Água Branca seria a prova contra Collor

Uma bombástica reportagem da Revista Época desta semana revela que as operações financeiras do senador Fernando Collor estavam centradas em uma empresa chamada Água Branca.

Foi com base na investigações, a partir da delação premiada do doleiro Alberto Yousseff e do empresário da UTC, Ricardo Pessoa, que as investigações do Ministrério Público e da Polícia Federal chegaram a essa empresa que seria o canal para a lavagem do dinheiro do esquema da Petrobrás. Collor foi acusado por Pessoa de ter recebido R$ 20 milhões do esquema. A Época traz detalhes de como a investigação chegou aos indicios contra o senador. Com base nas informações, os ministros do STF decretaram a operação de busca e apreensões realizada pela PF no inicio da semana, em Brasília e Maceió

Veja abaixo a íntegra da matéria de Época:

– As principais operações financeiras feitas pelo senador Fernando Collor (PTB-AL) tratam da empresa Água Branca Participações, usada pelo ex-presidente para comprar carros luxuosos: “A empresa não tem empregados. Também não tem existência física. Conforme informação policial de campo, no endereço cadastrado como sede da Água Branca funcionam outras empresas. Trata-se, provavelmente, portanto, de ‘pessoa jurídica de fachada’, usada especificamente para lavagem de dinheiro”, afirma o relatório da Procuradoria Geral da República. A investigação foi além e descobriu que a Água Branca, apesar de não existir, recebera R$ 930 mil apenas em 2013, de uma empresa fantasma, a Phisical Comércio, abastecida pelo operador de propinas Alberto Youssef. Fechava-se o caminho do dinheiro.

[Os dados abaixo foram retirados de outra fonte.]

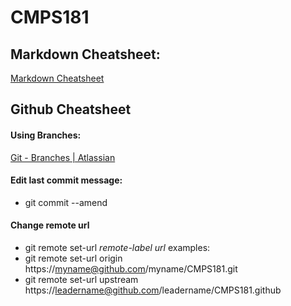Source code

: CMPS181
=======

Markdown Cheatsheet:
--------------------
[Markdown Cheatsheet](https://github.com/adam-p/markdown-here/wiki/Markdown-Cheatsheet#links)


Github Cheatsheet
-----------------

#### Using Branches:
[Git - Branches | Atlassian](https://www.atlassian.com/git/tutorials/using-branches "Atlassian Git Tutorial")

#### Edit last commit message:
* git commit --amend

#### Change remote url
* git remote set-url _remote-label_ _url_
examples:
* git remote set-url origin https://myname@github.com/myname/CMPS181.git
* git remote set-url upstream https://leadername@github.com/leadername/CMPS181.github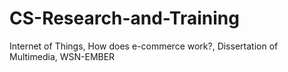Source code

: # CS-Research-and-Training
Internet of Things, How does e-commerce work?, Dissertation of Multimedia, WSN-EMBER
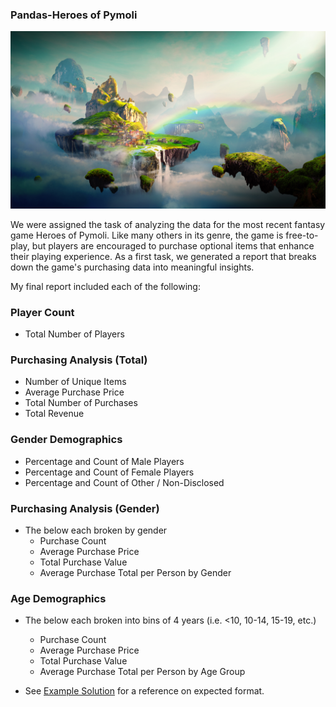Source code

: ### Pandas-Heroes of Pymoli

![Fantasy](Images/Fantasy.png)

We were assigned the task of analyzing the data for the most recent fantasy game Heroes of Pymoli. Like many others in its genre, the game is free-to-play, but players are encouraged to purchase optional items that enhance their playing experience. As a first task, we generated a report that breaks down the game's purchasing data into meaningful insights.

My final report included each of the following:

### Player Count

* Total Number of Players

### Purchasing Analysis (Total)

* Number of Unique Items
* Average Purchase Price
* Total Number of Purchases
* Total Revenue

### Gender Demographics

* Percentage and Count of Male Players
* Percentage and Count of Female Players
* Percentage and Count of Other / Non-Disclosed

### Purchasing Analysis (Gender)

* The below each broken by gender
  * Purchase Count
  * Average Purchase Price
  * Total Purchase Value
  * Average Purchase Total per Person by Gender

### Age Demographics

* The below each broken into bins of 4 years (i.e. &lt;10, 10-14, 15-19, etc.)
  * Purchase Count
  * Average Purchase Price
  * Total Purchase Value
  * Average Purchase Total per Person by Age Group

* See [Example Solution](HeroesOfPymoli/HeroesOfPymoli_starter.ipynb) for a reference on expected format.
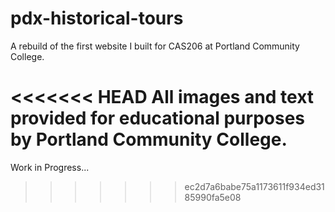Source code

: # pdx-historical-tours
A rebuild of the first website I built for CAS206 at Portland Community College.

<<<<<<< HEAD
All images and text provided for educational purposes by Portland Community College.
=======
Work in Progress...
>>>>>>> ec2d7a6babe75a1173611f934ed3185990fa5e08
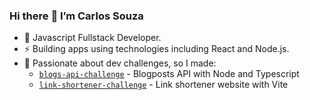 ### Hi there :wave: I’m Carlos Souza

- :telescope: Javascript Fullstack Developer.
- :zap: Building apps using technologies including React and Node.js.
- :dart: Passionate about dev challenges, so I made:
  - [`blogs-api-challenge`](https://github.com/carlos8v/blogs-api-challenge) - Blogposts API with Node and Typescript
  - [`link-shortener-challenge`](https://github.com/carlos8v/link-shortener-challenge) - Link shortener website with Vite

Apesar da forte reação de Collor contra a operação, três delatores da Lava Jato mostram o mesmo caminho: entregas de dinheiro vivo para o senador. O assessor Rafael Ângulo, responsável pelos carregamentos de dinheiro a mando de Youssef, detalhou uma entrega de R$ 60 mil, e narra, sem floreios, a naturalidade com que o ex-presidente recebia a propina. Eis um relato literal da delação premiada selecionado por Janot para ilustrar o envolvimento de Collor: “Que ouviu o barulho de abrir com chave; Que em seguida, adentrou na porta e foi atendido pessoalmente por FERNANDO COLLOR DE MELLO;[…] Que, porém, como o declarante reconheceu COLLOR e o declarante tinha sido orientado a entregar o dinheiro pessoalmente para ele, o declarante disse: ‘eu trouxe sessenta, o senhor sabe?’; Que ele respondeu: ‘Sei’; Que então, como a quantia era menos volumosa, sobretudo porque estava em notas de R$ 100,00, o declarante entregou o valor diretamente para COLLOR; […] Que FERNANDO COLLOR pegou os valores e apenas disse ‘tudo bem’; Que COLLOR não contou os valores e apenas colocou ao lado”.

>> Os indícios contra Collor usados na Operação Politeia

Ricardo Pessôa, presidente da empreiteira UTC, diz ter pago pelo menos R$ 20 milhões de propina a um diretor da BR Distribuidora. “O declarante sabia que por trás da indicação de ZONIS estava FERNANDO COLLOR, do contrário, não aceitaria pagar 20 milhões de propina”, diz trecho do depoimento.

Na terça-feira, quando foi realizada a Operação Politeia, Collor negou as suspeitas. “A defesa do senador Fernando Collor repudia com veemência a aparatosa operação policial realizada nesta data em sua residência. A medida invasiva e arbitrária é flagrantemente desnecessária, considerando que os fatos investigados datam de pelo menos mais de dois anos, a investigação já é conhecida desde o final do ano passado, e o ex-presidente jamais foi sequer chamado a prestar esclarecimentos.”